CVE-2026-33945
Path Traversal in Incus Credentials Allows Root File Write
Publication date: 2026-03-27
Last updated on: 2026-04-01
Assigner: GitHub, Inc.
Description
Description
CVSS Scores
EPSS Scores
| Probability: | |
| Percentile: |
Meta Information
Affected Vendors & Products
| Vendor | Product | Version / Range |
|---|---|---|
| linuxcontainers | incus | to 6.23.0 (exc) |
Helpful Resources
Exploitability
| CWE ID | Description |
|---|---|
| CWE-22 | The product uses external input to construct a pathname that is intended to identify a file or directory that is located underneath a restricted parent directory, but the product does not properly neutralize special elements within the pathname that can cause the pathname to resolve to a location that is outside of the restricted directory. |
Attack-Flow Graph
AI Powered Q&A
Can you explain this vulnerability to me?

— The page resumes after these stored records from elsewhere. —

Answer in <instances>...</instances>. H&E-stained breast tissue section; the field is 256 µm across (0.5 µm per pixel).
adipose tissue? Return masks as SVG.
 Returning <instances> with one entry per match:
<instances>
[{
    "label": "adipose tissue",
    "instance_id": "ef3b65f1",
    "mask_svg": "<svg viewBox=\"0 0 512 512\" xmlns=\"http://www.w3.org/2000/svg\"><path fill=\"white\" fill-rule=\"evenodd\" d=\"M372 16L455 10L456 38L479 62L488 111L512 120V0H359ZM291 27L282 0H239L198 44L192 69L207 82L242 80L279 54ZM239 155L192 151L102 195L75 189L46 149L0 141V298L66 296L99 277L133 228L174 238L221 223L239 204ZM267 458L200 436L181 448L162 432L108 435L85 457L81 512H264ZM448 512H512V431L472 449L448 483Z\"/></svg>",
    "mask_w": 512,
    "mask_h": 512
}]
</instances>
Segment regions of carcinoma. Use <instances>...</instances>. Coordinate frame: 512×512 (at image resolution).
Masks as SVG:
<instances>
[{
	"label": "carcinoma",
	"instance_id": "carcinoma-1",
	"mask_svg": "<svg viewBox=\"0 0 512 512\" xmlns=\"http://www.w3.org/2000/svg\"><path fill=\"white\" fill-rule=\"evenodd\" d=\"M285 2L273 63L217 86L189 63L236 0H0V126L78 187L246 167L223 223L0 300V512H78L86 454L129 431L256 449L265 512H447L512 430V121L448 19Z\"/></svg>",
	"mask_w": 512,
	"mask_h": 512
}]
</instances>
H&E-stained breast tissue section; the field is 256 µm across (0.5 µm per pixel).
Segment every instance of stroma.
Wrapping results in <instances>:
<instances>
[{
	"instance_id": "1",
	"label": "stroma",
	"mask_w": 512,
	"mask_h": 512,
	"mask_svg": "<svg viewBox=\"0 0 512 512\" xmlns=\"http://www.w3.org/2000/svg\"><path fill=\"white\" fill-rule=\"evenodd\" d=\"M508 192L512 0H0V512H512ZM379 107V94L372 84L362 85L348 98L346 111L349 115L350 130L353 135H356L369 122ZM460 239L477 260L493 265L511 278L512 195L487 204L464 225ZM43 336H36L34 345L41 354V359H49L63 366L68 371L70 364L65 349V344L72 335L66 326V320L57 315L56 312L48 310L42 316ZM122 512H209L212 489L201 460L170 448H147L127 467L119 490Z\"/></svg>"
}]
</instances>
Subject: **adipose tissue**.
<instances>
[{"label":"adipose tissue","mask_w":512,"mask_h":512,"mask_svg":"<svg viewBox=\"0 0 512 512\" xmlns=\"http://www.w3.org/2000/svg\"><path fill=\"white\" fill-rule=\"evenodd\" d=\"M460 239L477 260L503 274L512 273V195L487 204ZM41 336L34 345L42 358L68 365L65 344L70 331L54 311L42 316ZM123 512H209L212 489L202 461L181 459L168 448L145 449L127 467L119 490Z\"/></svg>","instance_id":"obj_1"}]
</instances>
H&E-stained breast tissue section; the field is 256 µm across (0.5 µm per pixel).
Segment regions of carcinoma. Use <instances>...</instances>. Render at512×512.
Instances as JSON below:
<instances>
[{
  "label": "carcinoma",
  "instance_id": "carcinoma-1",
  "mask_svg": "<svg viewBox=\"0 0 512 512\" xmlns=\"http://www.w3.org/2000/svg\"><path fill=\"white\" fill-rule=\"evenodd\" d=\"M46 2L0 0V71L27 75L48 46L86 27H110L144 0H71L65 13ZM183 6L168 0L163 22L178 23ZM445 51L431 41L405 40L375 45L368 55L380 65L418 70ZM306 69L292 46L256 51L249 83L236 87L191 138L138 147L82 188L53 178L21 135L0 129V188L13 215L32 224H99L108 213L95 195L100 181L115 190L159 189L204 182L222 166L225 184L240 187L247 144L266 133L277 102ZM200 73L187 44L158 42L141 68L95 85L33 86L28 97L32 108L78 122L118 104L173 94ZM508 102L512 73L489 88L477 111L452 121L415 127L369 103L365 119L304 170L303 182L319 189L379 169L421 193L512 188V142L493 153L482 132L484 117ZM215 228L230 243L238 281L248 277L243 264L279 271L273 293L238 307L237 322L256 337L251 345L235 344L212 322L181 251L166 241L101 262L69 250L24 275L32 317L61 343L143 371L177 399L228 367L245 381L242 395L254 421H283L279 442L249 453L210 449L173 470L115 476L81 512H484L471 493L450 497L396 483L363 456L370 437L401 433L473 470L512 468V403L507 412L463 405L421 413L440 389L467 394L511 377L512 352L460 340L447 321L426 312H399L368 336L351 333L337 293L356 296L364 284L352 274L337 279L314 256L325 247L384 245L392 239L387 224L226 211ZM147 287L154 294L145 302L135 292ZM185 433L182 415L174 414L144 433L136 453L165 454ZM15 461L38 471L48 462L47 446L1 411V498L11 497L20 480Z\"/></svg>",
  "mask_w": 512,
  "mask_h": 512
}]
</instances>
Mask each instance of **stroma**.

CVE-2026-33945 is a critical vulnerability in Incus, a system container and virtual machine manager, affecting versions prior to 6.23.0. The issue lies in how Incus handles systemd credentials for containers through a shared directory. An attacker can craft a specially named systemd credential containing directory traversal sequences, allowing them to write files outside the intended credentials directory on the host filesystem.
This vulnerability exploits the fact that the Incus syntax for credentials allows periods within the credential name, enabling directory traversal to arbitrary locations such as the root user's .bashrc file. While reading data is not possible, writing arbitrary files as root is, which can lead to serious security issues.

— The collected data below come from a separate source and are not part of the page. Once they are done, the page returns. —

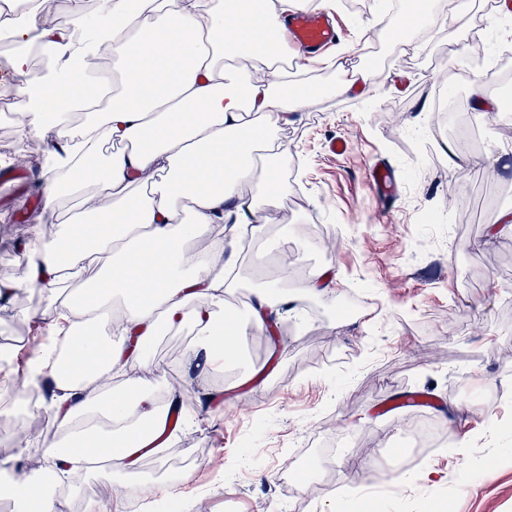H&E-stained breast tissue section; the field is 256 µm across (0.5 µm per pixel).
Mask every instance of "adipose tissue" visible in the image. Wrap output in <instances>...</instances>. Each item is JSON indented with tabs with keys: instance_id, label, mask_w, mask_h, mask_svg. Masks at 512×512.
Wrapping results in <instances>:
<instances>
[{
	"instance_id": "ef3b65f1",
	"label": "adipose tissue",
	"mask_w": 512,
	"mask_h": 512,
	"mask_svg": "<svg viewBox=\"0 0 512 512\" xmlns=\"http://www.w3.org/2000/svg\"><path fill=\"white\" fill-rule=\"evenodd\" d=\"M18 0H0V32L15 38L8 59L19 77L13 110L37 119L48 143L43 192L49 204L76 200L60 215L54 235L36 232L27 250L26 283L59 300L48 328L67 325L68 375L55 376L49 408L61 431L89 413L109 432L78 438L75 449H47L61 473L103 464L123 470L140 451L129 444L156 419L152 395L132 393L100 401L91 379L124 368L117 338L136 335L134 359H145L165 320L182 319L191 300L200 327L195 347L205 368L228 357L248 328L279 313L288 294L270 282L254 289L246 323L215 329V311L237 286L238 265L213 235L225 214L239 216L253 238L260 203L282 191L271 163L283 150L272 129L303 109L308 91L276 89L284 46V17L306 0H69V21L58 25L38 9L18 15ZM48 51L34 70L33 49ZM112 58L116 79L104 77ZM246 60L251 78L233 63ZM80 124H72L74 113ZM102 158L96 171L85 162ZM259 178L261 197L242 185ZM211 236L205 260L184 256L187 240ZM96 271L67 299L59 286L68 271ZM120 317H111L113 300Z\"/></svg>"
}]
</instances>
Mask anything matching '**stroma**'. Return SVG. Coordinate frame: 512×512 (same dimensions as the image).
I'll return each mask as SVG.
<instances>
[{
  "label": "stroma",
  "instance_id": "obj_1",
  "mask_svg": "<svg viewBox=\"0 0 512 512\" xmlns=\"http://www.w3.org/2000/svg\"><path fill=\"white\" fill-rule=\"evenodd\" d=\"M310 0L337 15L343 32L331 50L312 55L285 45L297 69L289 83L335 85L348 64L381 57L380 77L346 95L314 93L276 134L284 154V190L264 207L267 242L287 245L282 282L291 303L277 315L280 334L249 329L234 356L206 375L189 373L192 319L164 323L137 376L138 392L193 394L185 425L162 454L140 456L135 468L180 469L176 484L145 487L140 501L161 512H512V234L495 218L512 210V137L499 118L475 111L468 89L488 73L460 75L459 56L439 27L426 42L405 33L387 41L373 34L390 19L392 0ZM467 116L481 121V155L497 177L476 165H453L454 131L435 129V97L446 84ZM347 145L329 151L331 140ZM14 153L0 186V281L22 285L25 249L40 229L60 225L42 192L47 144L36 127L0 133V150ZM386 163L397 180L390 207L375 199L367 170ZM313 264L315 292L298 279ZM318 308L311 317L308 307ZM53 302L33 290L0 301V339L12 340L19 361L0 369V448L13 472L28 471L34 451L55 438L31 437L16 455L5 403L14 374L25 373L42 338L33 317ZM412 389L452 401L454 418L424 409L375 414L376 401ZM436 424L444 445L417 454L413 421ZM338 440L332 455L323 442ZM316 466L318 479L290 484L288 474ZM123 471L89 470L72 478L66 512H130Z\"/></svg>",
  "mask_w": 512,
  "mask_h": 512
}]
</instances>
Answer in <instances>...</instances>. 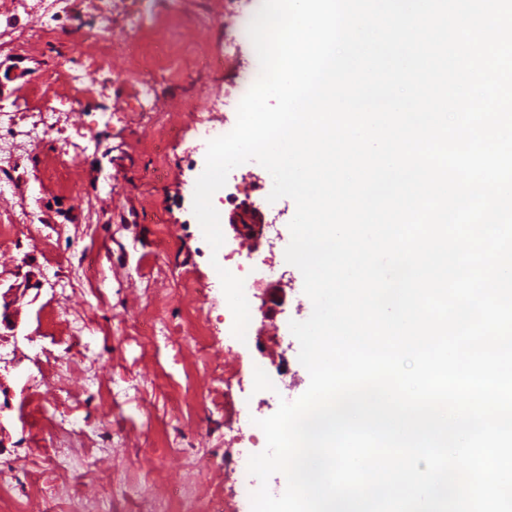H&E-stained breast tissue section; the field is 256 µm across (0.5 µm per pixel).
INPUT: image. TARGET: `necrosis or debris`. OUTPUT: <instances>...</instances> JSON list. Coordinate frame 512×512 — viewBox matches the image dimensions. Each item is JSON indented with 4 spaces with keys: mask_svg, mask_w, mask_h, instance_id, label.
Instances as JSON below:
<instances>
[{
    "mask_svg": "<svg viewBox=\"0 0 512 512\" xmlns=\"http://www.w3.org/2000/svg\"><path fill=\"white\" fill-rule=\"evenodd\" d=\"M39 9H32L29 0H10L13 11L34 13L35 18L25 30L10 36L0 35V53L10 56H26L42 45L51 43L57 36L53 21L61 14L67 13L70 0H39ZM95 12L97 28L100 33H112V40L100 41L92 51L87 52L80 69H63L54 73L51 81L33 85L21 90L15 102L0 105V120L12 118L15 112L26 110L38 112V124L26 130L29 142H37L44 129L53 124L56 113L71 111L74 103L99 94L101 84L97 79L109 68L112 52L123 49L131 53L145 50L153 30L160 25L161 19L143 9L131 13L120 31L112 29L111 0H91ZM237 44L225 41L223 46L213 49L193 50V69H185L182 55L178 52L168 53L162 68H148L144 72L129 77L125 81L128 99L141 107L152 104L154 87L160 72L170 76L192 80L194 71H211L222 66L224 60L235 57Z\"/></svg>",
    "mask_w": 512,
    "mask_h": 512,
    "instance_id": "necrosis-or-debris-1",
    "label": "necrosis or debris"
}]
</instances>
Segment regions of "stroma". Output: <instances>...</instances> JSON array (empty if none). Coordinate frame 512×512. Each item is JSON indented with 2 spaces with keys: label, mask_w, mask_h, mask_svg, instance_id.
Here are the masks:
<instances>
[{
  "label": "stroma",
  "mask_w": 512,
  "mask_h": 512,
  "mask_svg": "<svg viewBox=\"0 0 512 512\" xmlns=\"http://www.w3.org/2000/svg\"><path fill=\"white\" fill-rule=\"evenodd\" d=\"M212 0H183L181 17L153 35L206 47L242 39L227 68L201 75L200 104L244 96L255 0H228L212 28L195 23ZM58 41L24 58L0 55V100L48 82L57 65L80 68L94 43L90 0H72ZM141 57L115 54L99 96L59 113L36 145L0 174V512H251L264 450L256 422L298 399L309 374L290 321L312 303L287 263L296 205L263 198L269 173L248 161L228 175L235 205L215 195L224 242L212 250L193 212L207 142L189 113L130 104L122 77ZM172 132L164 154L149 141L158 117ZM113 206H103L105 198ZM267 225L262 238L229 222L242 205ZM245 339L232 336L217 267L247 255ZM78 450L79 464L52 460Z\"/></svg>",
  "instance_id": "obj_1"
}]
</instances>
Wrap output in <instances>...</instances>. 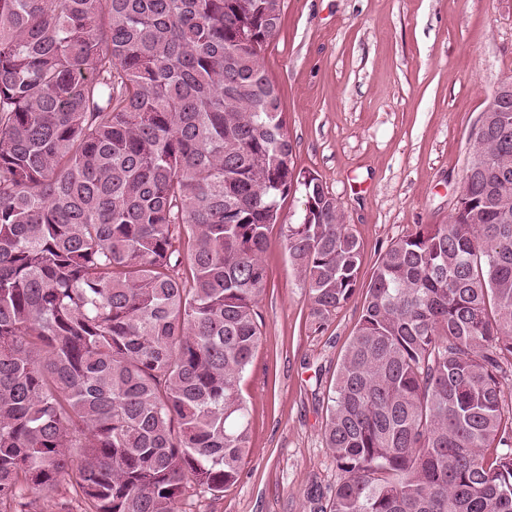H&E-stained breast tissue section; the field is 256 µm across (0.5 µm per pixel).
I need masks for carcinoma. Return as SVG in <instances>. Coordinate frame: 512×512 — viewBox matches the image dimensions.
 <instances>
[{"label": "carcinoma", "mask_w": 512, "mask_h": 512, "mask_svg": "<svg viewBox=\"0 0 512 512\" xmlns=\"http://www.w3.org/2000/svg\"><path fill=\"white\" fill-rule=\"evenodd\" d=\"M283 5L0 0V512H182L238 481L275 224L316 328L364 293L318 512H512V103L448 223L364 285L263 66Z\"/></svg>", "instance_id": "1"}]
</instances>
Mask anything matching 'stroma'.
Segmentation results:
<instances>
[{"instance_id":"obj_1","label":"stroma","mask_w":512,"mask_h":512,"mask_svg":"<svg viewBox=\"0 0 512 512\" xmlns=\"http://www.w3.org/2000/svg\"><path fill=\"white\" fill-rule=\"evenodd\" d=\"M263 66L294 165L336 197L366 282L391 241L447 223L470 131L512 77V0H284ZM270 239L262 336L242 382L249 451L238 481L188 512H314L312 494L330 496L341 476L322 431L364 295L315 329L279 228Z\"/></svg>"}]
</instances>
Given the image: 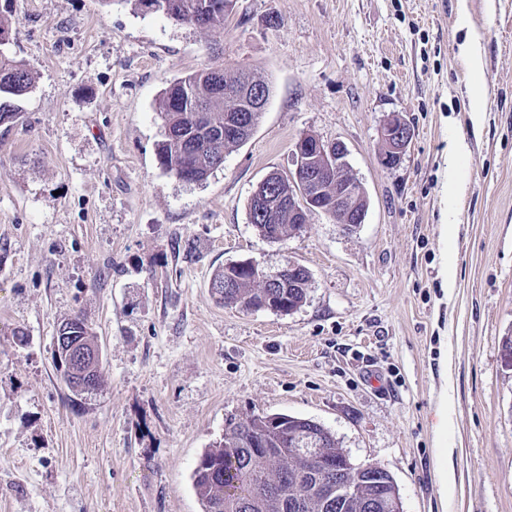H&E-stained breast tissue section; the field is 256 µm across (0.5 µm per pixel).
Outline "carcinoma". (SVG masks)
Returning <instances> with one entry per match:
<instances>
[{"mask_svg": "<svg viewBox=\"0 0 512 512\" xmlns=\"http://www.w3.org/2000/svg\"><path fill=\"white\" fill-rule=\"evenodd\" d=\"M144 14L160 13L167 18L203 30L224 27L232 12L231 0H134ZM8 20L0 18V124H10L20 117L17 101L34 89L35 76L28 64L10 56L4 46L11 39ZM256 79L241 68L229 73L222 68L205 67L170 81L160 97L158 116L165 139L158 149L163 170L179 177L184 164L192 166L197 181L206 180L224 164V155L245 144L257 128L262 113L252 115L250 129L224 135V119L243 110L246 100L224 95L226 87H242ZM288 176L272 179L262 187L260 197L250 198V222L263 238L282 242L302 228L297 218L288 215V207L279 206L274 220L263 219V199L288 190ZM233 280V287L224 281ZM210 284L221 286L217 301L245 312L266 301L269 309L288 314L305 302L309 279L290 274L281 288H262L255 280L253 266L235 262L218 269ZM74 341L97 344L96 336L81 316L62 323ZM230 433L202 453L193 474V484L202 512H366L364 500L377 492L371 475L388 480L385 490L398 493L392 474L385 468L369 465L346 466V481L357 494L337 505L328 503L329 487L320 478L316 460L290 450L283 431L301 432L305 423L283 414L250 415L232 419ZM323 443L316 455L343 458L331 432L322 427Z\"/></svg>", "mask_w": 512, "mask_h": 512, "instance_id": "1", "label": "carcinoma"}]
</instances>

How does this vulnerability affect compliance with common standards and regulations (like GDPR, HIPAA)?:
This vulnerability allows an attacker to write arbitrary files as root on the host system, leading to potential privilege escalation and denial of service attacks. Such unauthorized access and control over system files can compromise the confidentiality, integrity, and availability of data.
Because of these impacts, organizations using vulnerable versions of Incus may face challenges in maintaining compliance with standards and regulations like GDPR and HIPAA, which require strict controls over data protection, system integrity, and availability.
Failure to remediate this vulnerability could result in violations of these regulations due to potential unauthorized modification or disruption of sensitive data and systems.
How can this vulnerability impact me? :
The vulnerability allows an attacker to write arbitrary files on the host system with root privileges. This can lead to local privilege escalation, where the attacker gains higher-level access than intended.
Additionally, it can cause denial of service (DoS) attacks by overwriting critical host files, potentially disrupting system operations.
How can this vulnerability be detected on my network or system? Can you suggest some commands?
This vulnerability involves an attacker setting specially crafted systemd credential keys containing directory traversal sequences to write arbitrary files as root outside the intended credentials directory.
Detection can focus on identifying unusual or suspicious systemd credential keys configured in Incus containers, especially those containing patterns like "systemd.credential.../../../" which indicate directory traversal attempts.
You can inspect the configuration of Incus containers for such keys by examining the container configuration files or querying Incus for systemd credential keys.
- Use commands to list container configurations and search for suspicious systemd credential keys, for example:
- grep -r 'systemd.credential' /var/lib/incus/containers/*/config
- Look for credential keys containing directory traversal sequences like "../" or multiple periods.
- Check for unexpected or recently modified files on the host filesystem that could have been written by this exploit, especially critical files like ".bashrc" in root's home directory.
What immediate steps should I take to mitigate this vulnerability?
The primary and immediate mitigation step is to upgrade Incus to version 6.23.0 or later, where this vulnerability has been fixed.
Until the upgrade can be performed, avoid using the systemd-creds option or restrict the ability to set systemd credential keys that could contain directory traversal sequences.
Additionally, monitor and audit container configurations for suspicious credential keys and restrict container privileges to minimize potential exploitation.